Sur le métier à tisser, le lissier ne voit que l’envers de la tapisserie en devenir. Ainsi en est-il de nos vies. Nous ne pouvons en comprendre le plan d’ensemble, en voir le dessin, en percevoir le dessein. Dans la trame de nos jours, tant de récits s’entrecroisent. Tout est rencontre et relation, progression dans le déroulement du fil qui s’échappe de la bobine. Il faudra attendre que la tapisserie soit achevée, “tombée du métier“ pour qu’en la retournant, on en découvre la beauté et la cohérence de la création accomplie.

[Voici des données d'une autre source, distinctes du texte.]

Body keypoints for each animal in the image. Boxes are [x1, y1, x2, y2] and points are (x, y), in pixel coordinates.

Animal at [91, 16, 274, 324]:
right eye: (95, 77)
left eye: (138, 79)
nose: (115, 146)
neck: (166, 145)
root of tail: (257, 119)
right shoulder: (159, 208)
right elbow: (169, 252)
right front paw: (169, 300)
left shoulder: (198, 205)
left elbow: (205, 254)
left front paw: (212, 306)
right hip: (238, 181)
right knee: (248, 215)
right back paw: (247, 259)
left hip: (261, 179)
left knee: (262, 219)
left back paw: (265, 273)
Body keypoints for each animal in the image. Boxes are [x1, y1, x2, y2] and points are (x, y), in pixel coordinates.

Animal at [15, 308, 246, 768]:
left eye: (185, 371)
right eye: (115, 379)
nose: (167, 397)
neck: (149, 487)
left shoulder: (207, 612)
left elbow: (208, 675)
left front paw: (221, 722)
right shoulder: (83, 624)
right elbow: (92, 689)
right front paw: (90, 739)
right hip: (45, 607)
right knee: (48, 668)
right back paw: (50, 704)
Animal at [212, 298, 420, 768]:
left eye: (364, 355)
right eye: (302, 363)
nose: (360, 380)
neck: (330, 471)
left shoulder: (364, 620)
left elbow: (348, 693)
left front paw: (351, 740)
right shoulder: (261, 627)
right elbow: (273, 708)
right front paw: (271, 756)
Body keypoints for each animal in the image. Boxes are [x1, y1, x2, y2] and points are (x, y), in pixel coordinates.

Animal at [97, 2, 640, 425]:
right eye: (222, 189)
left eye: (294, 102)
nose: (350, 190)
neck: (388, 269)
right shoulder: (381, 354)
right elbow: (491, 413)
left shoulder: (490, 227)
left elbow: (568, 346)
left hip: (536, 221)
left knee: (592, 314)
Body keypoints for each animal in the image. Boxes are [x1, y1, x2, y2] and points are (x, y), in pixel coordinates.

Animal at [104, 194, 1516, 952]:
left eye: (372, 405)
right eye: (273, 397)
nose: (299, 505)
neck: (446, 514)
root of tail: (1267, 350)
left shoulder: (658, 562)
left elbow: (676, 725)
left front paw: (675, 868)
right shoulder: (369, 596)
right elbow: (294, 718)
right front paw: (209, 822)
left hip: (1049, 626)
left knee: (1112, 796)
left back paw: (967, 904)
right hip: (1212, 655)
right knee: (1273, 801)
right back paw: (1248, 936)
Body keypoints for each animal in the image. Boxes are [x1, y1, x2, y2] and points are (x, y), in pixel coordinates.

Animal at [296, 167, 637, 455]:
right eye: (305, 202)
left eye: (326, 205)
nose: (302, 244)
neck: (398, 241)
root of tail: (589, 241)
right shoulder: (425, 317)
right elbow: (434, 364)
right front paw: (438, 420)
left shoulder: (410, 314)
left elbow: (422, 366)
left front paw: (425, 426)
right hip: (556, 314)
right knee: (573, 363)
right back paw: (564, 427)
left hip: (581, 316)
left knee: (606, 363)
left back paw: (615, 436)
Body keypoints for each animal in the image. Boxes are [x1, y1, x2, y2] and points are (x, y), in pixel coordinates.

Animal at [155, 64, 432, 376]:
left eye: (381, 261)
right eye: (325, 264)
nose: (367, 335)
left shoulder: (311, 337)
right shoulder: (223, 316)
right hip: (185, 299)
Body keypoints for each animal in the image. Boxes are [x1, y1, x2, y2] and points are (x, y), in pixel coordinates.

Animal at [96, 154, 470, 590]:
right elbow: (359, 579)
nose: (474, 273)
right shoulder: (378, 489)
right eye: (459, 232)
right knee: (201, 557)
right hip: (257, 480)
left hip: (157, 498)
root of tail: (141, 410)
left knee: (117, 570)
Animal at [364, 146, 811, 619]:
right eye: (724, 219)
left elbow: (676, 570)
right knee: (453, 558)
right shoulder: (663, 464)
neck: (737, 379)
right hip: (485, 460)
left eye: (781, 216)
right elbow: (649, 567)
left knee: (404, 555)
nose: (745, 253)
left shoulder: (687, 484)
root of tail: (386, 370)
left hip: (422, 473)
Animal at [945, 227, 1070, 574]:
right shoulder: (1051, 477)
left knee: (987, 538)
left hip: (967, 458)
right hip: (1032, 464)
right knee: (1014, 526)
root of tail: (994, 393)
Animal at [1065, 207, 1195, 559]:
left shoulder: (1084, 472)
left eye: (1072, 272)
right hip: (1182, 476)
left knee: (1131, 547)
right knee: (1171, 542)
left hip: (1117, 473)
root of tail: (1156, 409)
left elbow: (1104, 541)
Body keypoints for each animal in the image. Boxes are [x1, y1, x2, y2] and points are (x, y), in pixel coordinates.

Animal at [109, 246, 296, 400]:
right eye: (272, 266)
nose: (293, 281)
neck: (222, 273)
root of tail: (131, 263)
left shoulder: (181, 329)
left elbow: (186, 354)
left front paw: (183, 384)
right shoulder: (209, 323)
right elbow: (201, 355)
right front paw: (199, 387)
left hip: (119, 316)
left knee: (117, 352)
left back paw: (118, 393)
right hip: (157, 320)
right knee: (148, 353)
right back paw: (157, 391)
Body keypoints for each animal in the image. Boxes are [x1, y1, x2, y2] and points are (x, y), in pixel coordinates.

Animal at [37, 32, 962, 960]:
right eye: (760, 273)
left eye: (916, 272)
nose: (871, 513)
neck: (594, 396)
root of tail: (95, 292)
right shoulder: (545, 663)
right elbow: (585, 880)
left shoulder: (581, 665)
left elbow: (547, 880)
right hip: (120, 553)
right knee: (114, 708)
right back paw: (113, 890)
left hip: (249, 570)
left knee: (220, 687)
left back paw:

Telles se tissent nos vies, patiemment. Surtout ne rien hâter. Un tissu imprimé industriellement n’égalera jamais la qualité et la permanence du tissage artisanal. À nous d’être les tisserands de nos vies qui refusent l’immédiateté superficielle ou la violence conformiste qu’on voudrait nous imprimer. À nous d’accepter le tissage patient de nos jours, le peigne qui tasse la laine de notre mémoire, les couleurs de l’expérience qui se conjuguent, les fils de fidélité qui se nouent, au rythme lent et régulier du temps. L’œuvre s’accomplit dans le silence, dans le geste de la main et le mouvement du pied qui fait bouger la chaîne. Automatismes du travail quotidien, la maîtrise devient routine. Il faut pourtant s’émerveiller de ce qu’on ne voit pas encore et qui se tisse déjà inlassablement.
Dans l’art de la tapisserie, le lissier n’est ni Pénélope, ni araignée. Dans l’entrelac, sans jamais se lasser, il travaille pour les siècles. De génération en génération. La Dame à la licorne nous parle encore autant que Le Chant du monde de Lurçat. Dans nos vies penchées sur le métier, la tapisserie progresse au fil des jours. Nous ignorons encore ce que nous sommes en train de nouer et transmettrons peut-être. Pour l’heure, l’important est de tenir serré le fil de l’attention. Laine et soie de nos vies.